When a bishop/cardinal writes a book (e.g. Cardinal Wuerhl’s “Seek First the Kingdom”, is an imprimatur required, and if so, who is the ecclesial authority for that imprimatur. If no imprimatur, does that mean doctrinal/moral error in the book is possible?
What does the law really say?
The Code for the Latin Church currently in force no longer uses the term “imprimatur.”
Canons 823-832 now speak of “approval” and “permission”. The Eastern Code retains “imprimatur” (can. 661), and states that it expresses “ecclesiastical permission.”
Our old friend canon 17 says that in the interpretation of laws that are doubtful we areto seek “parallel places”. We are therefore free to continue to speak of an “imprimatur” (which everyone understands).
So! An imprimatur is to be sought from either the local ordinary of the author, or the local ordinary of the place where the book is published.
Can. 134 tells us what we need to know about local ordinaries. Local ordinaries include the Roman Pontiff (whose ordinary jurisdiction extends everywhere and is therefore also local), the diocesan bishop (or administrator, or apostolic vicar, or apostolic prelate), the vicar general, and the episcopal vicars (for those areas entrusted to their vicarious vigilance). Not included are ordinaries who are superiors of religious institutes and societies of apostolic life (they are ordinaries, but not local ordinaries).
If the book is written by a local ordinary, it need not have an imprimatur. Since he has the authority to grant an imprimatur, it wouldn’t be logical for him to approve of his own work. “I’m Bishop Zuhlsdorf and approve this message.” I think not.
In the case of a vicar general or episcopal vicar, it would be prudent (but not necessary) to seek approval from the diocesan bishop. Besides, any good author will ask someone to check over the work before publishing it. “Next, Monsignor Zuhlsdorf, let’s look at this chapter on the secret Vatican vampire assassins….”
Can. 830 speaks of the conference of bishops having a list of censors available (who knows if the USCCB has done so) and, of course, each bishop has the authority to appoint his own censors. Every diocese needs them.
That said, not every book requires ecclesiastical permission to be published.
Canons 825-827 go through the layers of authoritative works and the permission required. Sacred Scripture, of course, is the most important, and requires approval either from the Holy See or the conference of bishops.
Liturgical books and prayer books – for public or private prayer – require permission from the local ordinary. Catechisms, text books for the sacred sciences destined for use in elementary, middle, high schools, and colleges and universities must have ecclesiastical approval before publication and use as works “on which instruction is based.” Books dealing with catechetical instruction or the sacred sciences that are not intended to be used as text books need not have approval, though approval is recommended.
Finally, books dealing with religion or morals that lack permission may not be exhibited, sold, or distributed in churches or oratories, unless there is specific permission to do so.

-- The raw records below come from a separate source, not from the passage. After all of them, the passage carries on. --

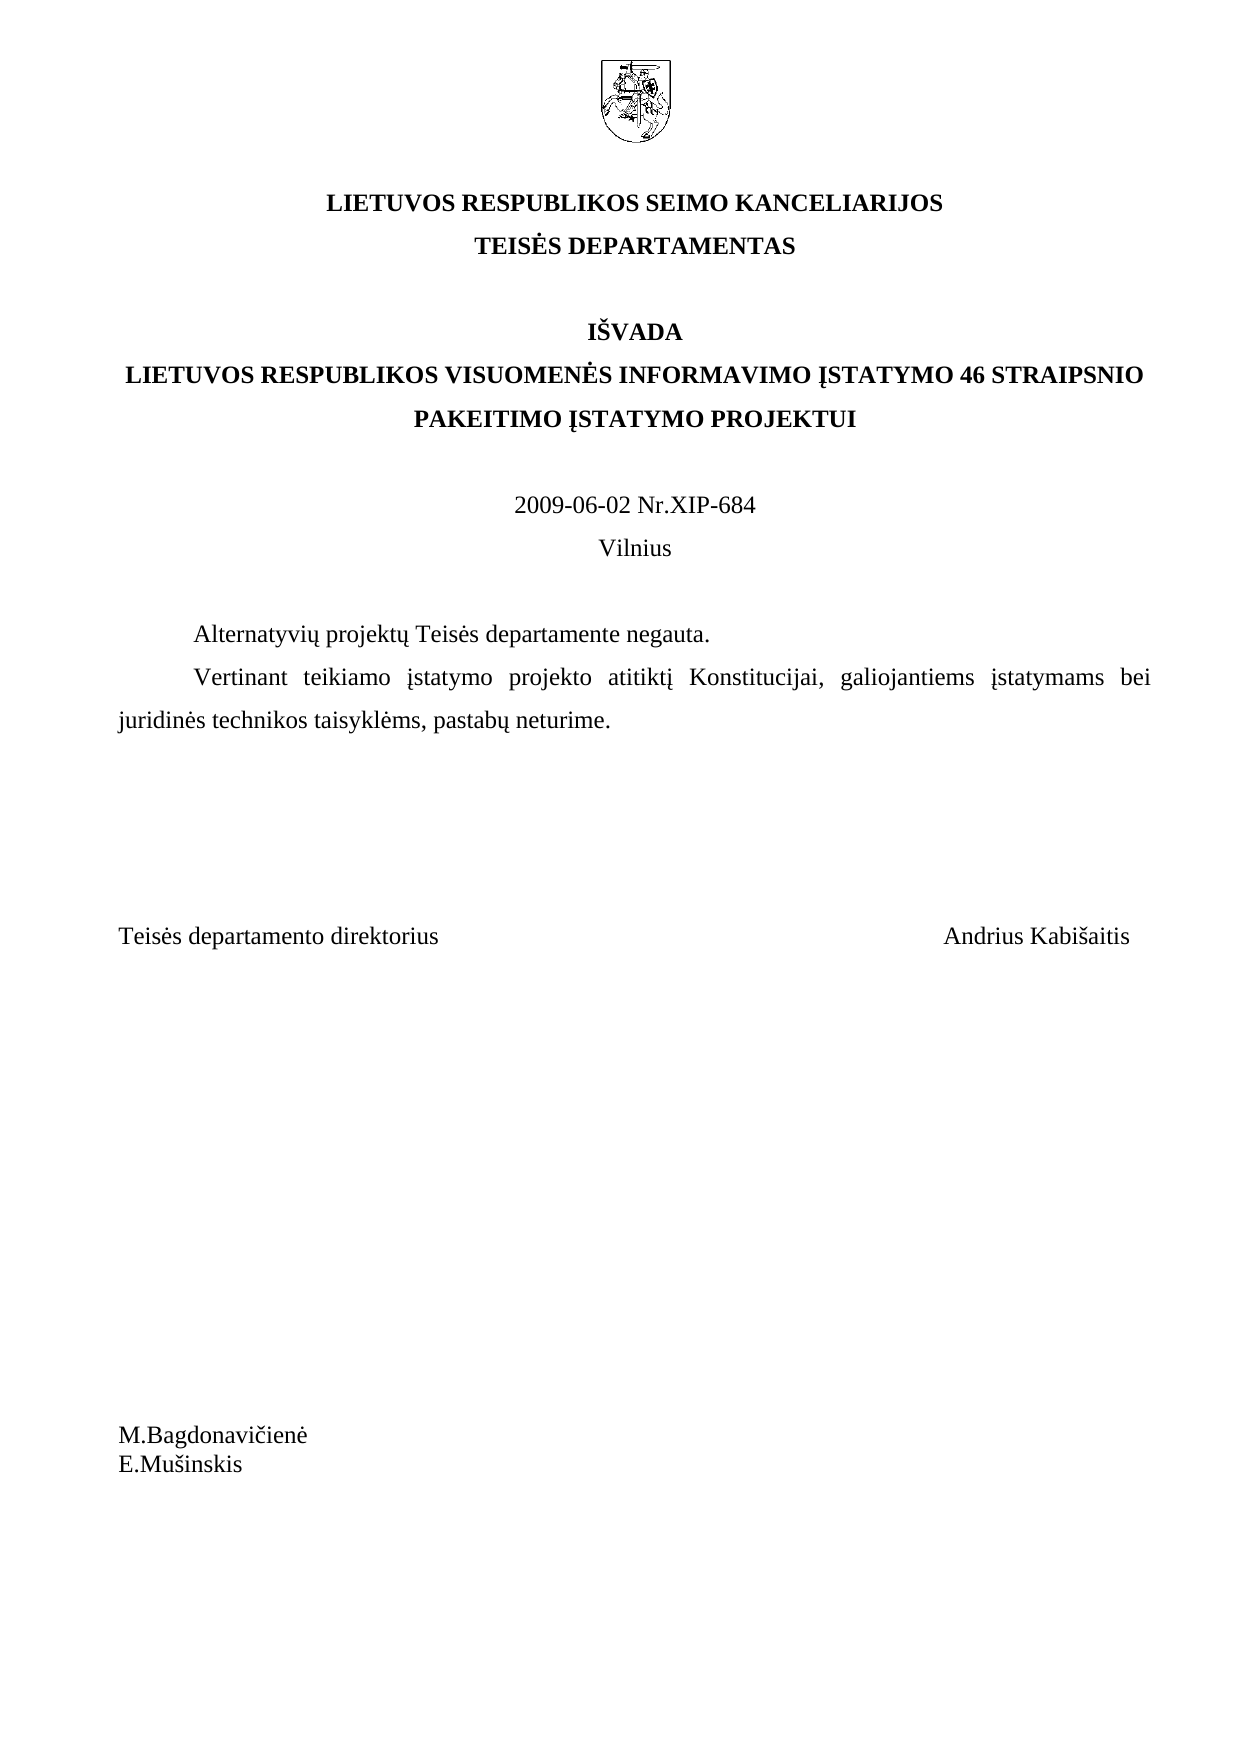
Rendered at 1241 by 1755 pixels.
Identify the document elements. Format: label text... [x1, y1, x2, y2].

text LIETUVOS RESPUBLIKOS VISUOMENĖS INFORMAVIMO ĮSTATYMO 46 STRAIPSNIO PAKEITIMO ĮSTATYMO PROJEKTUI [118, 361, 1152, 432]
text TEISĖS DEPARTAMENTAS [118, 231, 1152, 260]
text Alternatyvių projektų Teisės departamente negauta. [118, 619, 1152, 648]
text Teisės departamento direktorius Andrius Kabišaitis [118, 921, 1152, 950]
text IŠVADA [118, 317, 1152, 346]
text Vertinant teikiamo įstatymo projekto atitiktį Konstitucijai, galiojantiems įstatymams bei juridinės technikos taisyklėms, pastabų neturime. [118, 662, 1152, 734]
subtitle LIETUVOS RESPUBLIKOS SEIMO KANCELIARIJOS [118, 188, 1152, 217]
text M.Bagdonavičienė [118, 1420, 1152, 1449]
text E.Mušinskis [118, 1449, 1152, 1477]
text 2009-06-02 Nr.XIP-684 [118, 490, 1152, 519]
text Vilnius [118, 533, 1152, 562]
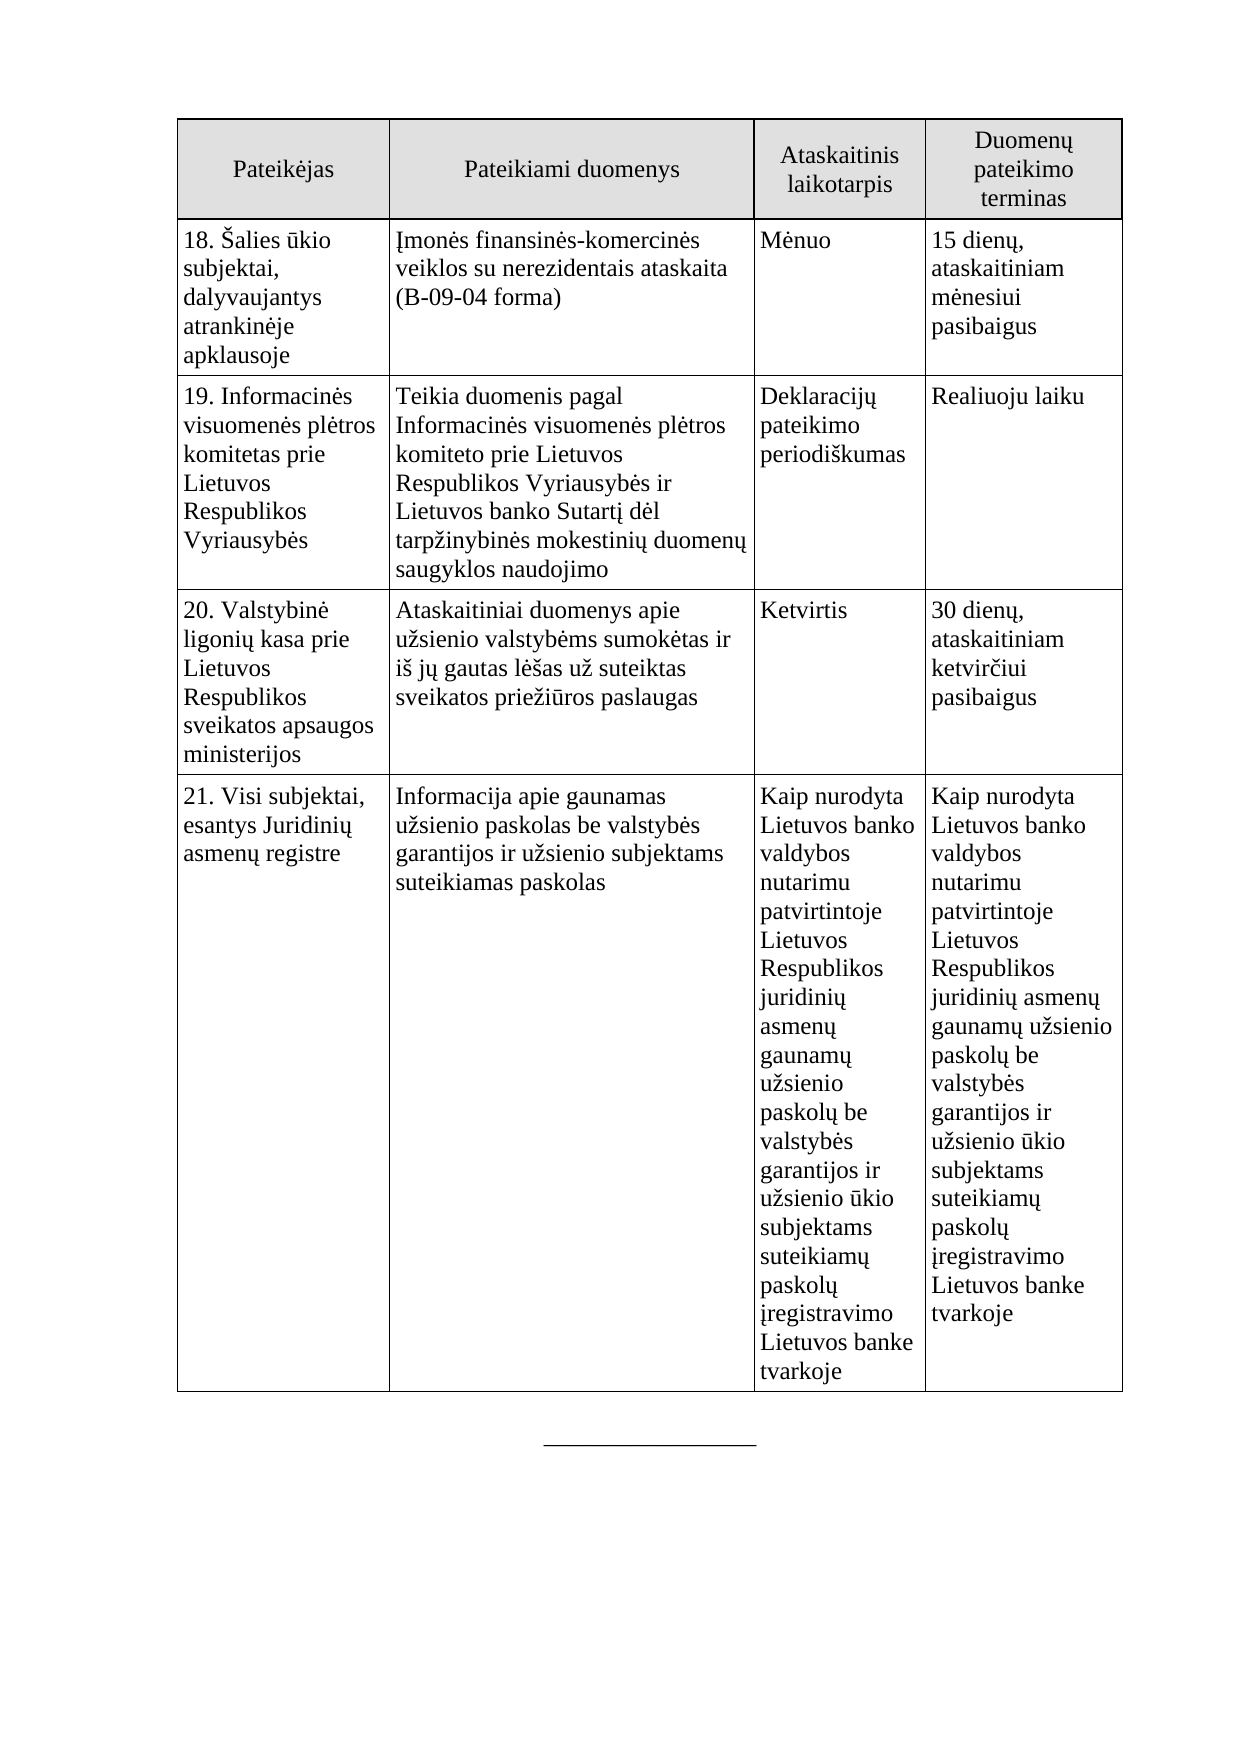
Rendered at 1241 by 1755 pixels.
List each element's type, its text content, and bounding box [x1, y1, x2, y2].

table_header Pateikėjas [178, 120, 389, 218]
table_cell 30 dienų, ataskaitiniam ketvirčiui pasibaigus [926, 590, 1122, 774]
text _________________ [177, 1421, 1122, 1449]
table_cell 21. Visi subjektai, esantys Juridinių asmenų registre [178, 775, 389, 1391]
table_cell Kaip nurodyta Lietuvos banko valdybos nutarimu patvirtintoje Lietuvos Respublikos juridinių asmenų gaunamų užsienio paskolų be valstybės garantijos ir užsienio ūkio subjektams suteikiamų paskolų įregistravimo Lietuvos banke tvarkoje [755, 775, 925, 1391]
table_header Ataskaitinis laikotarpis [755, 120, 925, 218]
table_header Pateikiami duomenys [390, 120, 753, 218]
table_cell Informacija apie gaunamas užsienio paskolas be valstybės garantijos ir užsienio subjektams suteikiamas paskolas [390, 775, 754, 1391]
table_cell Teikia duomenis pagal Informacinės visuomenės plėtros komiteto prie Lietuvos Respublikos Vyriausybės ir Lietuvos banko Sutartį dėl tarpžinybinės mokestinių duomenų saugyklos naudojimo [390, 376, 754, 589]
table_cell Realiuoju laiku [926, 376, 1122, 589]
table_cell 15 dienų, ataskaitiniam mėnesiui pasibaigus [926, 220, 1122, 374]
table_cell Ataskaitiniai duomenys apie užsienio valstybėms sumokėtas ir iš jų gautas lėšas už suteiktas sveikatos priežiūros paslaugas [390, 590, 754, 774]
table_cell Kaip nurodyta Lietuvos banko valdybos nutarimu patvirtintoje Lietuvos Respublikos juridinių asmenų gaunamų užsienio paskolų be valstybės garantijos ir užsienio ūkio subjektams suteikiamų paskolų įregistravimo Lietuvos banke tvarkoje [926, 775, 1122, 1391]
table_cell Mėnuo [755, 220, 925, 374]
table_cell Deklaracijų pateikimo periodiškumas [755, 376, 925, 589]
table_cell 20. Valstybinė ligonių kasa prie Lietuvos Respublikos sveikatos apsaugos ministerijos [178, 590, 389, 774]
table_header Duomenų pateikimo terminas [926, 120, 1121, 218]
table_cell Įmonės finansinės-komercinės veiklos su nerezidentais ataskaita (B-09-04 forma) [390, 220, 754, 374]
table_cell Ketvirtis [755, 590, 925, 774]
table_cell 19. Informacinės visuomenės plėtros komitetas prie Lietuvos Respublikos Vyriausybės [178, 376, 389, 589]
table_cell 18. Šalies ūkio subjektai, dalyvaujantys atrankinėje apklausoje [178, 220, 389, 374]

Pastors of souls ought to go through their parish book rack thoroughly and eliminate anything that lacks ecclesiastical approval.
This is the pastor’s job, by the way. No one should appoint herself to do this.
Just the other day, in New York at Holy Innocents, a zealous kookburger had left kooky photocopied literature in a mound on one of the tables in the back of the church. There were some pretty crazy things therein, I can tell you. One of the layman active around the place removed it… BUT… he confirmed that he had the knowledge and consent of the pastor.
If you see something, say something. Don’t just trashcan it… unless it is the National Schismatic Reporter or The Tablet (aka The Bitter Pill). Those are special cases requiring special treatment.